» **短い課題 A**: 提供抜粋によれば、ドメーヌの名称が現在のジョルジュ・ミュニュレ・ジブールになったのは何年か。
» **短い課題 B**: 次の(i)〜(iii)が提供抜粋の内容と一致するかを判定せよ。それぞれ「はい」か「いいえ」で答え、根拠となる提供抜粋の語句を一字一句そのまま引用すること。(i) マリー・アンドレ女史はディジョンのブルゴーニュ大学で醸造学の学位を取得した。(ii) 所有するグラン・クリュにはヴォーヌ・ロマネ村内のものが含まれる。(iii) マリー=クリスティーヌ女史は化学者の職を辞した。
» **短い課題 C**: 提供抜粋のうち、「その際に2人娘のうちのマリー」を含む語句で始まり「の運営を引き継ぐ事となった。」で終わる部分を、一字一句違えずに書き写せ。

» **提供抜粋**:
----------

その際に2人娘のうちのマリー=クリスティーヌ女史はワイン醸造を専門にするため、化学者の職を辞し、母親とともにワイン造りを引き継いだ。

マリー・アンドレ女史

その当時、大学生だった、マリー・アンドレ女史はディジョンのブルゴーニュ大学で醸造学の学位を取得し、1992年にドメーヌに戻って姉とともにドメーヌに参画。
2009年にそれまで2つあったドメーヌの名称(もう1つはジョルジュ・ミュニュレ)を1つに合わせて、現在のジョルジュ・ミュニュレ・ジブールとなる。また同年に母ジャクリーヌがドメーヌから引退し、以後娘2人がドメーヌの運営を引き継ぐ事となった。

現在では第3世代となるマリー=クリスティーヌ女史、マリー・アンドレ女史に、それぞれの娘が加わり、ドメーヌの運営を家族で支えている。

行き交うスタッフとやり取りしながら、カーヴを案内してくれた ▲ 行き交うスタッフとやり取りしながら、カーヴを案内してくれた
23年のワインの折引き作業でカーヴは大忙し!姉マリー・クリスティーヌさんの娘ルーシーさんが作業中 ▲ 23年のワインの折引き作業でカーヴは大忙し!姉マリー・クリスティーヌさんの娘ルーシーさんが作業中

3. 畑の特徴

所有する畑はジュヴレ・シャンベルタン、シャンボール・ミュジニー、ヴージョ、ヴォーヌ・ロマネ、ニュイ・サン・ジョルジュと広範囲に広がり、HPの情報によると全体で約8ヘクタール。意外にも所有するグラン・クリュはリュショット・シャンベルタン、クロ・ヴージョ、エシェゾーと、ヴォーヌ・ロマネ村内にあるグラン・クリュが無いのは意外な感じを受ける。
ちなみに先代ジョルジュ・ミュニュレ氏(マリー・アンドレ女史の父)は大学在学当時に、大叔父からクロ・ヴージョを購入する為の資金を借りて、畑を購入したというから驚きだ。

----------

» **データ抜粋**:
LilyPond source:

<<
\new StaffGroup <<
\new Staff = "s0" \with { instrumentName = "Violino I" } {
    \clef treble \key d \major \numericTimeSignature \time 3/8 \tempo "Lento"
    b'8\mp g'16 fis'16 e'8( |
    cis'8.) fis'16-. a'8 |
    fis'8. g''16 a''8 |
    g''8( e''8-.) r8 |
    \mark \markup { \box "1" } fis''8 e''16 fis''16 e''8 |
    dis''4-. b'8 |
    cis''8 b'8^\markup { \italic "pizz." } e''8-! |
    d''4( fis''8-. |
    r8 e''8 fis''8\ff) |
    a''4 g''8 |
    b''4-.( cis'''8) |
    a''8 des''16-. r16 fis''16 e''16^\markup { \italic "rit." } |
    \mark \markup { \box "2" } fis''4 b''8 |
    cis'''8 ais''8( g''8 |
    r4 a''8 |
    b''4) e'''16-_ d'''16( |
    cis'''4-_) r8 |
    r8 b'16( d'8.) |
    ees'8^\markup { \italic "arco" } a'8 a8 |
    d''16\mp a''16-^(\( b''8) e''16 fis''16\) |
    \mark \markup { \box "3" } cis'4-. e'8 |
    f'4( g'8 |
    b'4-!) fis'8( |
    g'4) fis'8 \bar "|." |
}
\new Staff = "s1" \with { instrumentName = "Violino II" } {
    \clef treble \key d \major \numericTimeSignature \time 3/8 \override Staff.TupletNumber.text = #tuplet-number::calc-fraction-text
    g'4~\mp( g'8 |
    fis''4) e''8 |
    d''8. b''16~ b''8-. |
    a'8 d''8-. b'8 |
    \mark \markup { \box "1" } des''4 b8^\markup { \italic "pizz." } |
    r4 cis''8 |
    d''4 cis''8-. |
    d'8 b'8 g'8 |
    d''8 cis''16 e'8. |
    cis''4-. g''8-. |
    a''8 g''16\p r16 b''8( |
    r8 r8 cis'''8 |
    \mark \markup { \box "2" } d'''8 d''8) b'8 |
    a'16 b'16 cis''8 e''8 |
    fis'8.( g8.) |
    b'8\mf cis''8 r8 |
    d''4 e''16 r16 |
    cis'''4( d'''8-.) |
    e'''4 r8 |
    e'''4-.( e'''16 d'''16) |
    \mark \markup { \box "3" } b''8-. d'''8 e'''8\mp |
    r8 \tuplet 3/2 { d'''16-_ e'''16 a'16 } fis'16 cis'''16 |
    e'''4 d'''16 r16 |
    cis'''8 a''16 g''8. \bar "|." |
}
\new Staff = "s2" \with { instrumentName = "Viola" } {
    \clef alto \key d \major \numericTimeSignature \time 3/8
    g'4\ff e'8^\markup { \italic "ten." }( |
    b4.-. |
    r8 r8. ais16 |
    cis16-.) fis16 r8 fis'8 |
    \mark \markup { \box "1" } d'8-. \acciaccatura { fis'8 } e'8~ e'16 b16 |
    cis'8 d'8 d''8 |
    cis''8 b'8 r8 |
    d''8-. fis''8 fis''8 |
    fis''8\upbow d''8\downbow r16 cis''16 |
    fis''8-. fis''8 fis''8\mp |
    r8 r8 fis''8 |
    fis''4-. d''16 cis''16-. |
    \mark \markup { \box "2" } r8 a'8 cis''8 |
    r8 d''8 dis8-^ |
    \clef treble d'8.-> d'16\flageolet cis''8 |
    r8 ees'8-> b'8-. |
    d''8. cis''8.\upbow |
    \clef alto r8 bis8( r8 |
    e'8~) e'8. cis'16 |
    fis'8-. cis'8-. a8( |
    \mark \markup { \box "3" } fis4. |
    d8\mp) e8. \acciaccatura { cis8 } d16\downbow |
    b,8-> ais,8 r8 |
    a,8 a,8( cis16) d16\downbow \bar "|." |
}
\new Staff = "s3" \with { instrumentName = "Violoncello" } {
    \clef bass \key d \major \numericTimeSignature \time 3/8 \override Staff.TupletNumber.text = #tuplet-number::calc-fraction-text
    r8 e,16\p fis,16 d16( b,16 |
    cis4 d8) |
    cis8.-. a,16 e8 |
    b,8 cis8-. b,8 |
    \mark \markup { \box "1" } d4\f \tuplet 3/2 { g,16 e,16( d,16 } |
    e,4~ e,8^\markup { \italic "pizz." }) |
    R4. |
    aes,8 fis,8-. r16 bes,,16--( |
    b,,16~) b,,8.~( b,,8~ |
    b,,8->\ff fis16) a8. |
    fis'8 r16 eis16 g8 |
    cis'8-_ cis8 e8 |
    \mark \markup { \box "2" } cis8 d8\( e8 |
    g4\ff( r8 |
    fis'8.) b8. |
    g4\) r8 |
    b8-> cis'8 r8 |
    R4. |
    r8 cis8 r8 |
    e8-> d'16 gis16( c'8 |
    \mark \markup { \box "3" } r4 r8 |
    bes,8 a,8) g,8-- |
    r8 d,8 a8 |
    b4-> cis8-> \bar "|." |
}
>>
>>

----------

» **記述回答 A**: 2009年。

» **記述回答 B**:
(i) はい。「ディジョンのブルゴーニュ大学で醸造学の学位を取得し」
(ii) いいえ。「ヴォーヌ・ロマネ村内にあるグラン・クリュが無い」
(iii) はい。「化学者の職を辞し」

» **記述回答 C**:
その際に2人娘のうちのマリー=クリスティーヌ女史はワイン醸造を専門にするため、化学者の職を辞し、母親とともにワイン造りを引き継いだ。

マリー・アンドレ女史

その当時、大学生だった、マリー・アンドレ女史はディジョンのブルゴーニュ大学で醸造学の学位を取得し、1992年にドメーヌに戻って姉とともにドメーヌに参画。
2009年にそれまで2つあったドメーヌの名称(もう1つはジョルジュ・ミュニュレ)を1つに合わせて、現在のジョルジュ・ミュニュレ・ジブールとなる。また同年に母ジャクリーヌがドメーヌから引退し、以後娘2人がドメーヌの運営を引き継ぐ事となった。